Cushion (n.): The person who is (knowingly or unknowingly) brought along to make a stressful situation less tense and awkward with their presence alone.
How it’s used in the show: Jessa brings Hannah with her to visit her estranged dad and his girlfriend, Petula. Upon arriving, Petula says to Hannah, “I was so nervous about seeing Jessa because I know she hates me, and she hasn’t seen her dad in so long. So I prayed, and here I manifested the solution – you. You’re the cushion.” To this, Hannah replies, “Are you sure I’m the cushion? I’ve never done it before but I’m definitely up for it.” Although the interactions between Jessa and her father are already tense in the episode, Hannah provided some relief for Jessa and divided her attention effectively.
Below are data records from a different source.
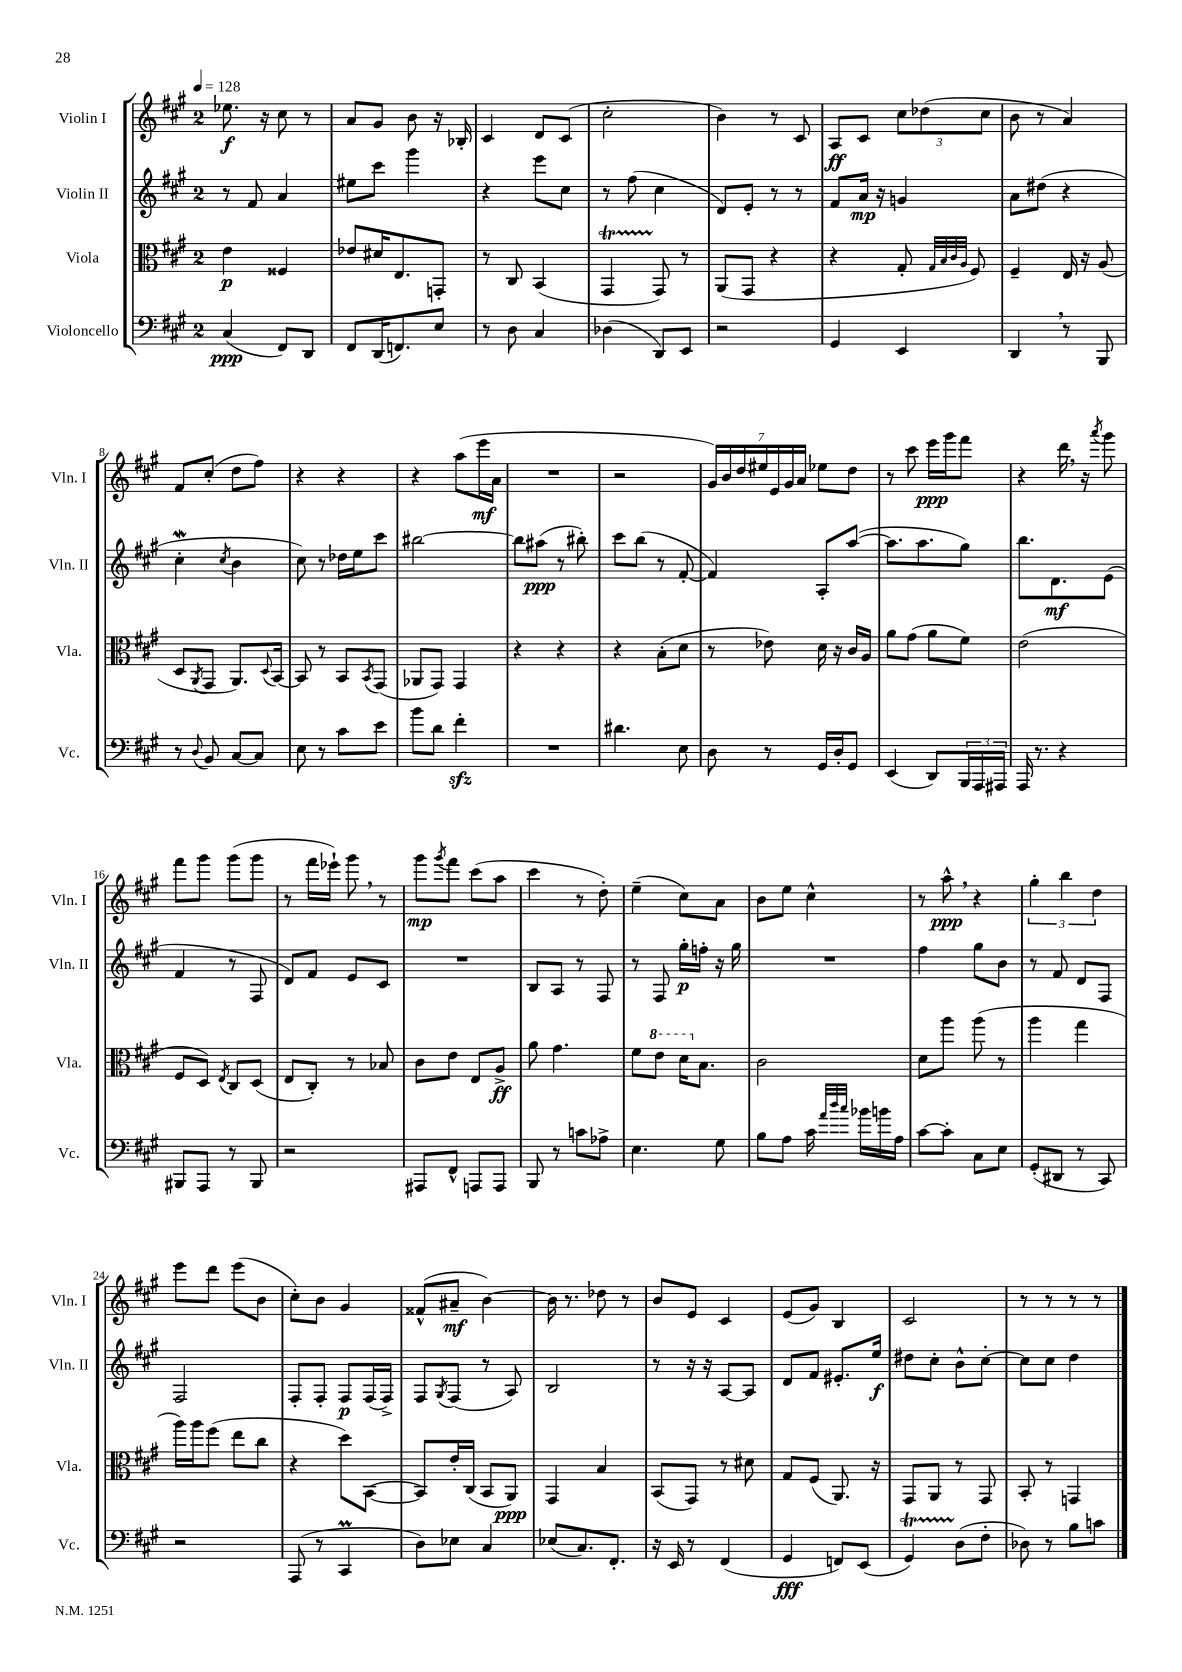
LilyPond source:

<<
\new StaffGroup <<
\new Staff = "s0" \with { instrumentName = "Violin I" shortInstrumentName = "Vln. I" } {
    \clef treble \key a \major \once \override Staff.TimeSignature.style = #'single-digit \time 2/4 \tempo 4 = 128
    ees''8.\f r16 cis''8 r8 |
    a'8 gis'8 b'8 r16 bes16-. |
    cis'4 d'8 cis'8( |
    cis''2-. |
    b'4) r8 cis'8 |
    a8\ff cis'8 \tuplet 3/2 { cis''8 des''8( cis''8 } |
    b'8 r8 a'4) |
    fis'8 cis''8-.( d''8 fis''8) |
    r4 r4 |
    r4 a''8( e'''16\mf a'16 |
    R2 |
    r2 |
    \tuplet 7/4 { gis'16) b'16 d''16 eis''16 e'16 gis'16 a'16 } ees''8 d''8 |
    r8 cis'''8 e'''16\ppp gis'''16 fis'''8 |
    r4 d'''16 \breathe r16 \acciaccatura { a'''8 } gis'''8 |
    fis'''8 gis'''8 gis'''8( gis'''8 |
    r8 fis'''16 ees'''16-!) gis'''8 \breathe r8 |
    gis'''8\mp \acciaccatura { gis'''8 } fis'''8 cis'''8( a''8 |
    cis'''4 r8 d''8-.) |
    e''4--( cis''8) a'8 |
    b'8 e''8 cis''4-^ |
    r8 a''8-^\ppp \breathe r4 |
    \tuplet 3/2 { gis''4-. b''4 d''4 } |
    e'''8 d'''8 e'''8( b'8 |
    cis''8-.) b'8 gis'4 |
    fisis'8-^( ais'8--\mf b'4~) |
    b'16 r8. des''8 r8 |
    b'8 e'8 cis'4 |
    e'8( gis'8) b4 |
    cis'2 |
    r8 r8 r8 r8 \bar "|." |
}
\new Staff = "s1" \with { instrumentName = "Violin II" shortInstrumentName = "Vln. II" } {
    \clef treble \key a \major \once \override Staff.TimeSignature.style = #'single-digit \time 2/4
    r8 fis'8 a'4 |
    eis''8 cis'''8 gis'''4 |
    r4 e'''8 cis''8 |
    r8 fis''8( cis''4 |
    d'8) e'8-. r8 r8 |
    fis'8 a'16\mp r16 g'4 |
    a'8 dis''8( r4 |
    cis''4-.\mordent \acciaccatura { cis''8 } b'4 |
    cis''8) r8 des''16 e''16 cis'''8 |
    bis''2~ |
    bis''8 ais''8\ppp( r8 bis''8-.) |
    cis'''8 b''8( r8 fis'8~-. |
    fis'4) a8-. a''8~( |
    a''8. a''8. gis''8) |
    b''8. d'8.\mf e'8( |
    fis'4 r8 fis8 |
    d'8) fis'8 e'8 cis'8 |
    R2 |
    b8 a8 r8 fis8 |
    r8 fis8 gis''16-.\p f''16-. r16 gis''16 |
    R2 |
    fis''4 gis''8 b'8 |
    r8 fis'8 d'8 fis8 |
    fis2 |
    fis8-. fis8-. fis8\p fis16( fis16->) |
    fis8 \acciaccatura { gis8 } fis8( r8 a8) |
    b2 |
    r8 r16 r16 a8~ a8 |
    d'8 fis'8 eis'8.-. e''16\f |
    dis''8 cis''8-. b'8-^ cis''8~-. |
    cis''8 cis''8 d''4 \bar "|." |
}
\new Staff = "s2" \with { instrumentName = "Viola" shortInstrumentName = "Vla." } {
    \clef alto \key a \major \once \override Staff.TimeSignature.style = #'single-digit \time 2/4
    e'4\p fisis4 |
    ees'8 dis'16 e8. g,8-. |
    r8 cis8 b,4( |
    gis,4\startTrillSpan gis,8\stopTrillSpan) r8 |
    a,8( gis,8 r4 |
    r4 gis8-. \grace { gis32 b32 cis'32 a32 } fis8) |
    fis4-- e16 r16 a8( |
    d8 \acciaccatura { a,8 } gis,8 a,8.) \appoggiatura { d8 } b,16~ |
    b,8 r8 b,8 \acciaccatura { b,8 } gis,8( |
    aes,8 gis,8) gis,4 |
    r4 r4 |
    r4 b8-.( d'8 |
    r8 ees'8) d'16 r16 cis'16 a16 |
    a'8 gis'8( a'8 fis'8) |
    e'2( |
    fis8 d8) \acciaccatura { e8 } cis8 d8( |
    e8 cis8-.) r8 bes8 |
    cis'8 e'8 e8 a8->\ff |
    a'8 gis'4. |
    fis'8 \ottava #1 e''8 d''16 \ottava #0 b8. |
    cis'2 |
    d'8 a''8 a''8( r8 |
    a''4 gis''4 |
    a''16) a''16 fis''8( e''8 cis''8 |
    r4 d''8) b,8~( |
    b,8) e'16-. cis16( b,8 a,8\ppp) |
    gis,4 b4 |
    b,8( gis,8) r8 dis'8 |
    gis8 fis8( a,8.) r16 |
    gis,8 a,8 r8 gis,8 |
    b,8-. r8 g,4 \bar "|." |
}
\new Staff = "s3" \with { instrumentName = "Violoncello" shortInstrumentName = "Vc." } {
    \clef bass \key a \major \once \override Staff.TimeSignature.style = #'single-digit \time 2/4
    cis4\ppp( fis,8) d,8 |
    fis,8 d,16( f,8.) e8 |
    r8 d8 cis4 |
    des4( d,8) e,8 |
    r2 |
    gis,4 e,4 |
    d,4 \breathe r8 b,,8 |
    r8 \appoggiatura { d8 } b,8 cis8~ cis8 |
    e8 r8 cis'8 e'8 |
    b'8 d'8 fis'4-.\sfz |
    R2 |
    dis'4. e8 |
    d8 r8 gis,16 d16-. gis,8 |
    e,4( d,8) \tuplet 3/2 { b,,16 a,,16 ais,,16 } |
    a,,16 r8. r4 |
    bis,,8 a,,8 r8 bis,,8 |
    r2 |
    ais,,8 fis,8-^ a,,8 a,,8 |
    b,,8 r8 c'8 aes8-> |
    e4. gis8 |
    b8 a8 cis'16 \grace { a'32 d''32 cis''32 } bes'16 b'16 a16 |
    cis'8~ cis'8-. cis8 e8 |
    gis,8-.( dis,8 r8 cis,8) |
    r2 |
    a,,8( r8 cis,4\prall |
    d8) ees8 cis4 |
    ees8( cis8.) fis,8.-. |
    r16 e,16 r8 fis,4( |
    gis,4\fff f,8) e,8( |
    gis,4\startTrillSpan) d8\stopTrillSpan( fis8-. |
    des8) r8 b8 c'8 \bar "|." |
}
>>
>>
Most of us are guilty of subjecting our friends to the role of cushion at some point or another, whether we do it consciously or not. After watching this week’s episode of Girls, we found ourselves wondering: just how kosher is a cushion? Is it okay to rely on a third party to ease social tensions, or is that considered immature? Maybe cushions are okay in particular situations, but best used sparingly. As the case of Girls shows, the cushion is a godsend. There are certain times when we wish the cushion gods would answer our prayers, and there are others when we really shouldn’t be praying at all.